8-10 December 2020
UNSW Media Futures Hub
Flying Underground: an ethnographic view of the Melbourne personal drone scene, 2014
Flying Underground I: Bradmill
Flying Underground II: Batcave
Flying Underground III: Cage
Flying Underground will screen on Thursday 10th December at 11am (AEDT) as part of the Drone Methods Panel
Today personal drones, also termed as remotely piloted aircraft systems under two kilograms gross weight, are a rapidly maturing technology that can be considered ‘mainstream’, but, as recently as five years ago, such technologies were deemed nascent, as was the regulatory environment governing conditions of use, hence creating an underground subculture. This presentation, using case study, video documentary and reflections on personal practice, undertakes an auto-ethnographic examination of the Melbourne personal drone scene in 2014 and investigates the challenges faced by the then fledgling and emerging drone communities that were using personal drones for recreational purposes. ‘Recreational purposes’ is a term used by CASA, Australia’s civil aviation safety and regulatory authority, that encompasses remotely piloted aircraft usage that is not deemed military or commercial.

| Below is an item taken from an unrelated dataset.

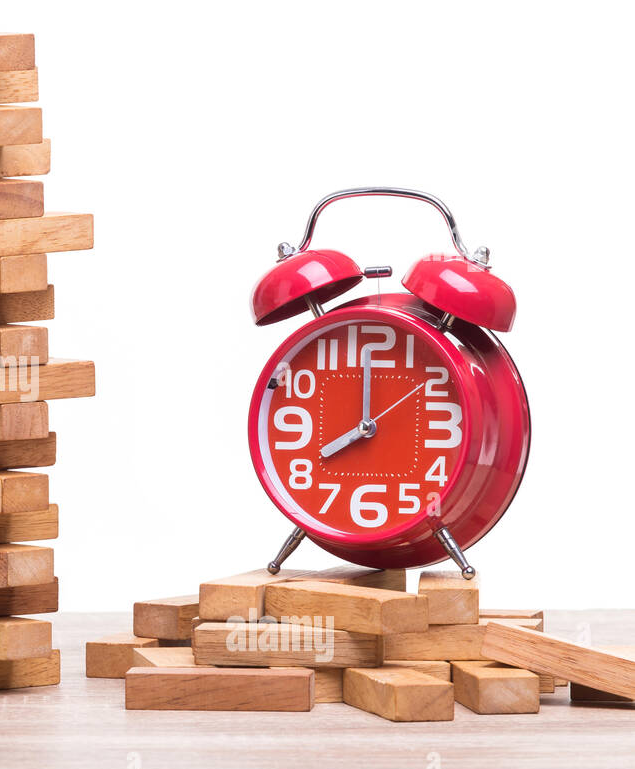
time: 7:59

In the civilian realm this encompasses sport, recreation, and creative applications where flying is increasingly of secondary concern.
David Beesley is a media professional, documentary film maker, and technical services manager with the School of Media and Communication at RMIT University. He is presently completing his PhD ‘Head in the Clouds: documenting the rise of drone culture’, which is a project-based longitudinal ethnographic documentary looking at the significance of personal drone cultures in Melbourne, Australia.